= Alexander Chang =

Alexander Chang Yau-hung (born 1952) is a Hong Kong politician and solicitor.

Chang obtained Bachelor of Laws and Postgraduate Certificate in Laws in the United Kingdom and practices law in Hong Kong. He is also a China-Appointed Attesting Officer authorized by the Ministry of Justice of the People's Republic of China to attest and certify acts, matters and documents of legal significance occurring or emanating from Hong Kong for the use in mainland China. He is a partner of the Mak Gary, Dennis Wong & Chang law firm.
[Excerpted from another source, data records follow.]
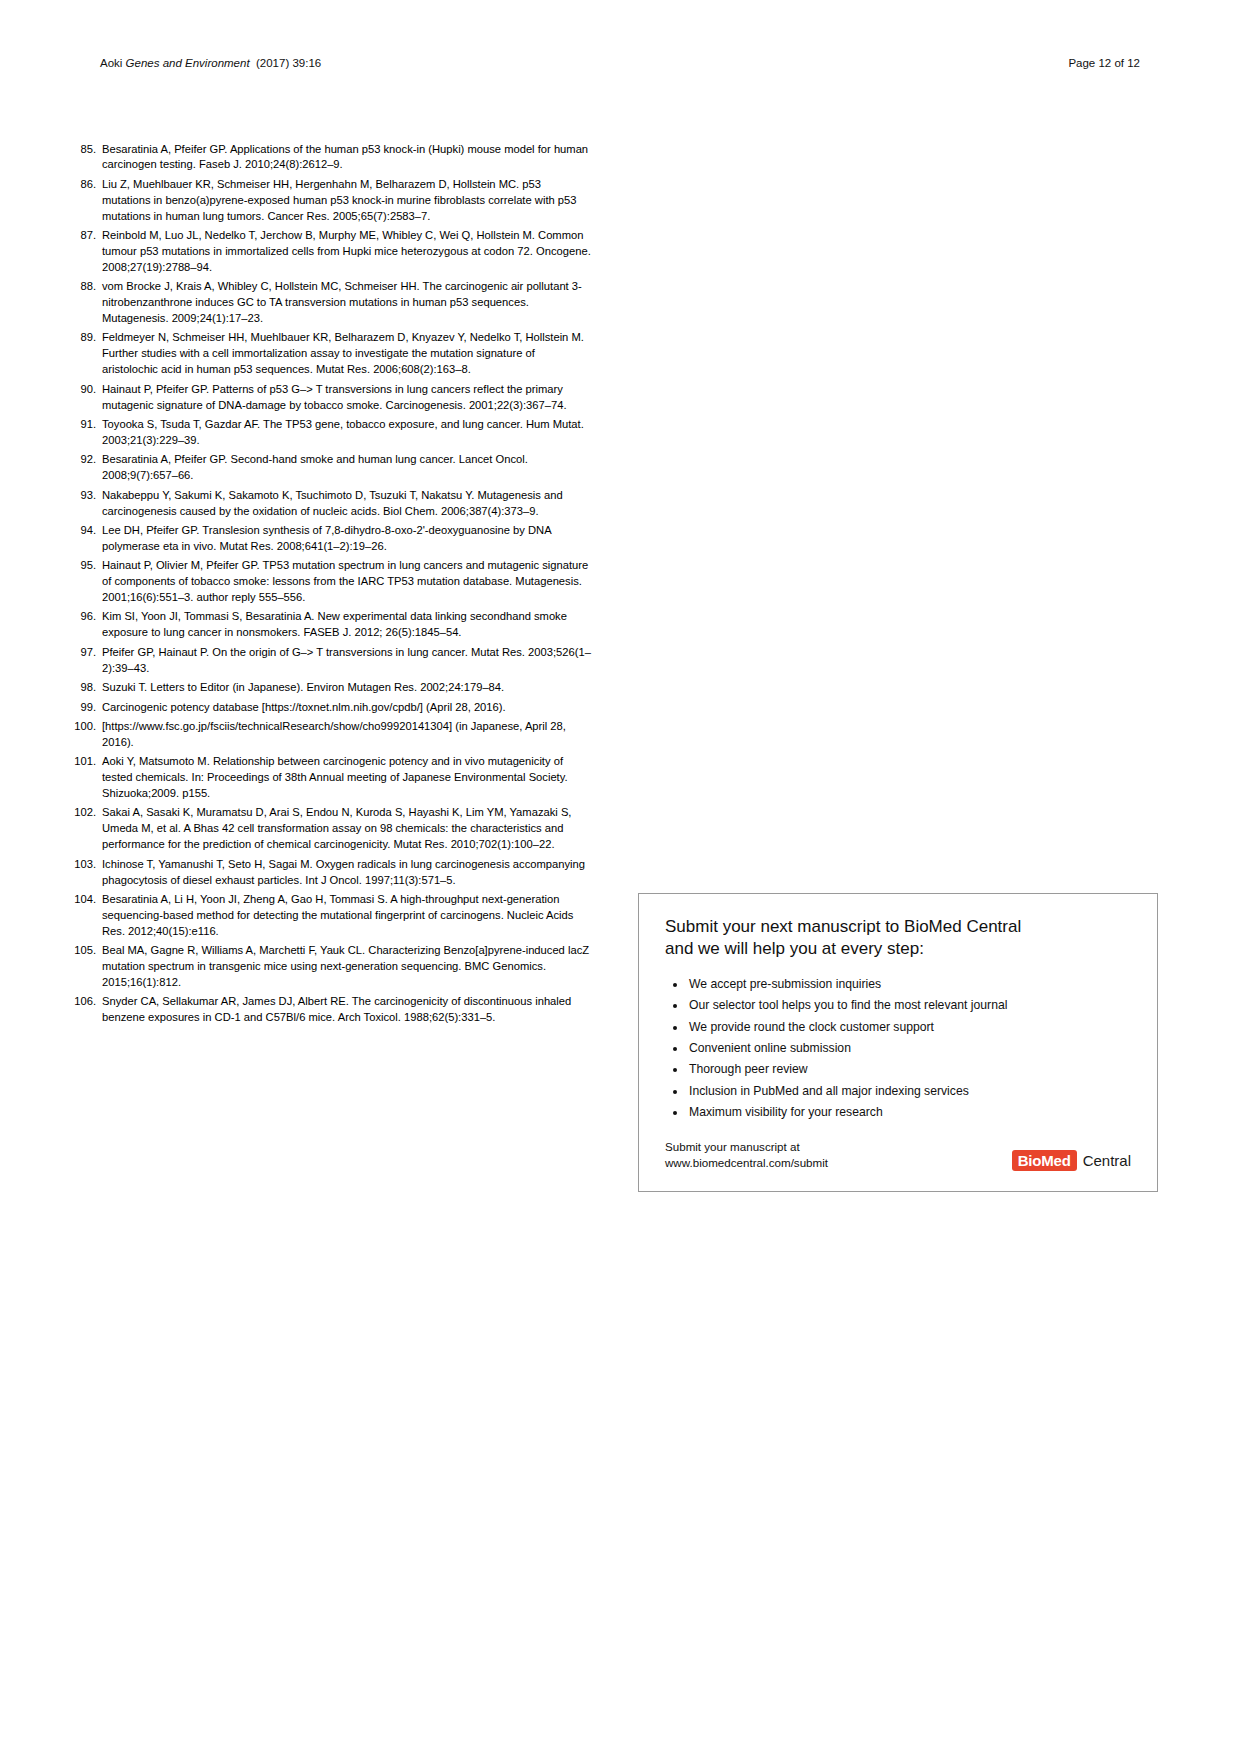Aoki Genes and Environment (2017) 39:16
Page 12 of 12
85. Besaratinia A, Pfeifer GP. Applications of the human p53 knock-in (Hupki) mouse model for human carcinogen testing. Faseb J. 2010;24(8):2612–9.
86. Liu Z, Muehlbauer KR, Schmeiser HH, Hergenhahn M, Belharazem D, Hollstein MC. p53 mutations in benzo(a)pyrene-exposed human p53 knock-in murine fibroblasts correlate with p53 mutations in human lung tumors. Cancer Res. 2005;65(7):2583–7.
87. Reinbold M, Luo JL, Nedelko T, Jerchow B, Murphy ME, Whibley C, Wei Q, Hollstein M. Common tumour p53 mutations in immortalized cells from Hupki mice heterozygous at codon 72. Oncogene. 2008;27(19):2788–94.
88. vom Brocke J, Krais A, Whibley C, Hollstein MC, Schmeiser HH. The carcinogenic air pollutant 3-nitrobenzanthrone induces GC to TA transversion mutations in human p53 sequences. Mutagenesis. 2009;24(1):17–23.
89. Feldmeyer N, Schmeiser HH, Muehlbauer KR, Belharazem D, Knyazev Y, Nedelko T, Hollstein M. Further studies with a cell immortalization assay to investigate the mutation signature of aristolochic acid in human p53 sequences. Mutat Res. 2006;608(2):163–8.
90. Hainaut P, Pfeifer GP. Patterns of p53 G–> T transversions in lung cancers reflect the primary mutagenic signature of DNA-damage by tobacco smoke. Carcinogenesis. 2001;22(3):367–74.
91. Toyooka S, Tsuda T, Gazdar AF. The TP53 gene, tobacco exposure, and lung cancer. Hum Mutat. 2003;21(3):229–39.
92. Besaratinia A, Pfeifer GP. Second-hand smoke and human lung cancer. Lancet Oncol. 2008;9(7):657–66.
93. Nakabeppu Y, Sakumi K, Sakamoto K, Tsuchimoto D, Tsuzuki T, Nakatsu Y. Mutagenesis and carcinogenesis caused by the oxidation of nucleic acids. Biol Chem. 2006;387(4):373–9.
94. Lee DH, Pfeifer GP. Translesion synthesis of 7,8-dihydro-8-oxo-2'-deoxyguanosine by DNA polymerase eta in vivo. Mutat Res. 2008;641(1–2):19–26.
95. Hainaut P, Olivier M, Pfeifer GP. TP53 mutation spectrum in lung cancers and mutagenic signature of components of tobacco smoke: lessons from the IARC TP53 mutation database. Mutagenesis. 2001;16(6):551–3. author reply 555–556.
96. Kim SI, Yoon JI, Tommasi S, Besaratinia A. New experimental data linking secondhand smoke exposure to lung cancer in nonsmokers. FASEB J. 2012; 26(5):1845–54.
97. Pfeifer GP, Hainaut P. On the origin of G–> T transversions in lung cancer. Mutat Res. 2003;526(1–2):39–43.
98. Suzuki T. Letters to Editor (in Japanese). Environ Mutagen Res. 2002;24:179–84.
99. Carcinogenic potency database [https://toxnet.nlm.nih.gov/cpdb/] (April 28, 2016).
100.[https://www.fsc.go.jp/fsciis/technicalResearch/show/cho99920141304] (in Japanese, April 28, 2016).
101. Aoki Y, Matsumoto M. Relationship between carcinogenic potency and in vivo mutagenicity of tested chemicals. In: Proceedings of 38th Annual meeting of Japanese Environmental Society. Shizuoka;2009. p155.
102. Sakai A, Sasaki K, Muramatsu D, Arai S, Endou N, Kuroda S, Hayashi K, Lim YM, Yamazaki S, Umeda M, et al. A Bhas 42 cell transformation assay on 98 chemicals: the characteristics and performance for the prediction of chemical carcinogenicity. Mutat Res. 2010;702(1):100–22.
103. Ichinose T, Yamanushi T, Seto H, Sagai M. Oxygen radicals in lung carcinogenesis accompanying phagocytosis of diesel exhaust particles. Int J Oncol. 1997;11(3):571–5.
104. Besaratinia A, Li H, Yoon JI, Zheng A, Gao H, Tommasi S. A high-throughput next-generation sequencing-based method for detecting the mutational fingerprint of carcinogens. Nucleic Acids Res. 2012;40(15):e116.
105. Beal MA, Gagne R, Williams A, Marchetti F, Yauk CL. Characterizing Benzo[a]pyrene-induced lacZ mutation spectrum in transgenic mice using next-generation sequencing. BMC Genomics. 2015;16(1):812.
106. Snyder CA, Sellakumar AR, James DJ, Albert RE. The carcinogenicity of discontinuous inhaled benzene exposures in CD-1 and C57Bl/6 mice. Arch Toxicol. 1988;62(5):331–5.
Submit your next manuscript to BioMed Central
and we will help you at every step:
We accept pre-submission inquiries
Our selector tool helps you to find the most relevant journal
We provide round the clock customer support
Convenient online submission
Thorough peer review
Inclusion in PubMed and all major indexing services
Maximum visibility for your research
Submit your manuscript at
www.biomedcentral.com/submit
BioMed Central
In 1985, Chang was first elected to the Central and Western District Board for Sheung Wan. Being a close ally of Maria Tam Wai-chu, he was member of the Progressive Hong Kong Society. He became the head of the Island West Office of the Liberal Democratic Federation of Hong Kong when it was formed in 1990. He advocated the reintroduction of the death penalty and immediate repatriation of the Vietnamese boat people stranded in Hong Kong, together with the dropping of the first asylum policy.

Supported by Maria Tam, he ran in the first direct election for the Legislative Council of Hong Kong in 1991 but was defeated by Yeung Sum and Huang Chen-ya of the United Democrats of Hong Kong.

He was also a member of the Sino-Hong Kong Legal Liaison Group, a body formed by professionals. He called for fostering relations with China.